Anomaly Detection: Buildings that deviate significantly from the centroid of their cluster can be flagged for further investigation, indicating potential inefficiencies, malfunctions, or unexpected changes in occupancy schedules.
Targeted Energy Efficiency Programs: On a larger scale, comparing clusters of buildings with similar profiles enables targeted energy efficiency programs. This information allows energy providers to tailor energy-saving initiatives specific to the needs of each cluster.
Although DTW might seem superior, each domain has its own challenges, and the choice of distance metric has significant implications. Sometimes, using DTW can yield suboptimal results, particularly when the “time-vs-activity dance” is more subtle, and the factors share an even influence. In such cases, especially when dealing with energy management and the unpredictability of peak times, Euclidean distance might offer a different perspective on the problem.

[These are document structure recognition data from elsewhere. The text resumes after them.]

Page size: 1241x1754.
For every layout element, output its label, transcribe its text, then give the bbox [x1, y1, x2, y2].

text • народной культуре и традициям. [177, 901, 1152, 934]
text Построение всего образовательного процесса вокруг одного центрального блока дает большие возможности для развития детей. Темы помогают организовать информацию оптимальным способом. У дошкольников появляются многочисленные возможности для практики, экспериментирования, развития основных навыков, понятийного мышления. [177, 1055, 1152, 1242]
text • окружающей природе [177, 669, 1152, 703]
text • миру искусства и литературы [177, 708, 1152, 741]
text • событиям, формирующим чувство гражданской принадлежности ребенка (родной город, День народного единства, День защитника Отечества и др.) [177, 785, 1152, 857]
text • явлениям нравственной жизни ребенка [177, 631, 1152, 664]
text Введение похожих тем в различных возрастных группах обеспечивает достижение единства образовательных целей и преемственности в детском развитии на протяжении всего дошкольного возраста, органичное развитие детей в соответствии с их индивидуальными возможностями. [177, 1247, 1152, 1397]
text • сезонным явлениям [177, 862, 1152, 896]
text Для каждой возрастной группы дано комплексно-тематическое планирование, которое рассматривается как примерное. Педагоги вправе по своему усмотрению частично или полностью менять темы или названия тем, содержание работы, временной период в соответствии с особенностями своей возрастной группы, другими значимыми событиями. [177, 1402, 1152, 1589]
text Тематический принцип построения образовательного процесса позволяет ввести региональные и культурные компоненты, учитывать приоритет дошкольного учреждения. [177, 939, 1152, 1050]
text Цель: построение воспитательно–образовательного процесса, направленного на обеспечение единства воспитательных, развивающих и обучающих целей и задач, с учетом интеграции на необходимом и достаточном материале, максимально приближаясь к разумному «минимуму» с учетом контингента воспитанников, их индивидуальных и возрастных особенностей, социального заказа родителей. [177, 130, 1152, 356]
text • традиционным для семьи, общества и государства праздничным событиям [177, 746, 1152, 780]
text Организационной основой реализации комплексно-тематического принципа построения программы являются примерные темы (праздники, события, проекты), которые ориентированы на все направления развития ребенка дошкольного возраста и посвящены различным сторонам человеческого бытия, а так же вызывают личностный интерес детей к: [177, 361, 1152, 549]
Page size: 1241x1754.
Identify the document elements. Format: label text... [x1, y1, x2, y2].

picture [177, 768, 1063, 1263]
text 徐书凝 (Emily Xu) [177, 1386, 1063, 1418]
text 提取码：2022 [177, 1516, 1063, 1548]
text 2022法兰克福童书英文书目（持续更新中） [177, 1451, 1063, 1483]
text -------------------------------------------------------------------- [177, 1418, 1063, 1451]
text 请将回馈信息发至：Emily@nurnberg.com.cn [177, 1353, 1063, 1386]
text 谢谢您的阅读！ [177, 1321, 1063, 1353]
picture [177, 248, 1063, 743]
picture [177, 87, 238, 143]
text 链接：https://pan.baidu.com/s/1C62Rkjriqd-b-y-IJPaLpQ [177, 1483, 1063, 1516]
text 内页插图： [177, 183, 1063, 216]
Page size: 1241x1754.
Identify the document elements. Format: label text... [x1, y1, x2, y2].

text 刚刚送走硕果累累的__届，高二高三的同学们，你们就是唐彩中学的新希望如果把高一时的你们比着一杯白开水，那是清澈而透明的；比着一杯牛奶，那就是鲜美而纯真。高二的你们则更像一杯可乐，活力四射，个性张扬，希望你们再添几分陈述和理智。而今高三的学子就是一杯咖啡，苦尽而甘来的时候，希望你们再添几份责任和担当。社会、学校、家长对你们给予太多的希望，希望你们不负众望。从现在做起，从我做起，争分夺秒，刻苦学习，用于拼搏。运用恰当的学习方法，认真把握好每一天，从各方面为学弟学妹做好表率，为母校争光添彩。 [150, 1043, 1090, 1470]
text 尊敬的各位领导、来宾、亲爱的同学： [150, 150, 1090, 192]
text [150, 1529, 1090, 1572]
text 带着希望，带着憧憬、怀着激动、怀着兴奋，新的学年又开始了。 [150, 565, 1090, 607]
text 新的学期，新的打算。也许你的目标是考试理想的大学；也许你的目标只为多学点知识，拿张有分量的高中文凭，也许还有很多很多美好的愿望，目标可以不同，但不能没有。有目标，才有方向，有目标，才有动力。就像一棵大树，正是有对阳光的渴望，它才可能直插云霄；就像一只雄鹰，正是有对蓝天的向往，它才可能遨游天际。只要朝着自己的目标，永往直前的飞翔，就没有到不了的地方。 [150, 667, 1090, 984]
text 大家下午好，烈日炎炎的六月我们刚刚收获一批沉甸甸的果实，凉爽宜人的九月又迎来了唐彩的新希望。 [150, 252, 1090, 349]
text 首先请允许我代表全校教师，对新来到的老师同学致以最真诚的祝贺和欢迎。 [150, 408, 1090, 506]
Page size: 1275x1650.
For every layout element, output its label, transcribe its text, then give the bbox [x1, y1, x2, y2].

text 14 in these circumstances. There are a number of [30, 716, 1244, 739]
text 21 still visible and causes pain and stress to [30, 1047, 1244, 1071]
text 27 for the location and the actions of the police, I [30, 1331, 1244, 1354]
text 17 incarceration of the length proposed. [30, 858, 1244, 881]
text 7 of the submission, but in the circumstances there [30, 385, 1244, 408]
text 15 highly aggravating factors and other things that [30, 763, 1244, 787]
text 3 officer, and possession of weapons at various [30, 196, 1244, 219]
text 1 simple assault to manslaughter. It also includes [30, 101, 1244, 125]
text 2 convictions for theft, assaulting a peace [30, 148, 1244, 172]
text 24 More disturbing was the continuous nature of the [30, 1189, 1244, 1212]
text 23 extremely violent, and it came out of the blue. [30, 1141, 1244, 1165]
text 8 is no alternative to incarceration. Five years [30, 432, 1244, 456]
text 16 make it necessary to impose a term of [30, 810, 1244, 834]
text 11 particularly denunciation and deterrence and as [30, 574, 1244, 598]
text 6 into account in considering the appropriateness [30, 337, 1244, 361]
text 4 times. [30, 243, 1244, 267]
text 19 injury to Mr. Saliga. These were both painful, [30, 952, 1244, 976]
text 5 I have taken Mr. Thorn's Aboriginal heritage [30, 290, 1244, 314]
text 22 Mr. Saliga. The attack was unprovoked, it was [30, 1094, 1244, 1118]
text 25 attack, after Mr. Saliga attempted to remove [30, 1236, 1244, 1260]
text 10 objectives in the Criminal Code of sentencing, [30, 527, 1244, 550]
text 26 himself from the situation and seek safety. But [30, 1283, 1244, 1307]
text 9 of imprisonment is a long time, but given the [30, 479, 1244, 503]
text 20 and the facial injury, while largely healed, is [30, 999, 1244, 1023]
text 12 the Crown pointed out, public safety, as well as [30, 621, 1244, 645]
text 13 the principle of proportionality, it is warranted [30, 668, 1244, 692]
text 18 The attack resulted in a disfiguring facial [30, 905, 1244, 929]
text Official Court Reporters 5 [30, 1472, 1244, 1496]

My go-to approach is to start from DTW for residential profiles, where volatility is mainly driven by human activity, and to favour Euclidean distance when I know the patterns follow a more structured schedule (such as in a 9-to-5 office setting).
Here is one of my favourite articles about the number of cluster selection: https://towardsdatascience.com/are-you-still-using-the-elbow-method-5d271b3063bd
An excellent article dealing with DTW (from which I was inspired) is the following: https://rtavenar.github.io/blog/dtw.html
If you are wondering why these two specific examples, well, I generated the profile looking at my office vs smart working days.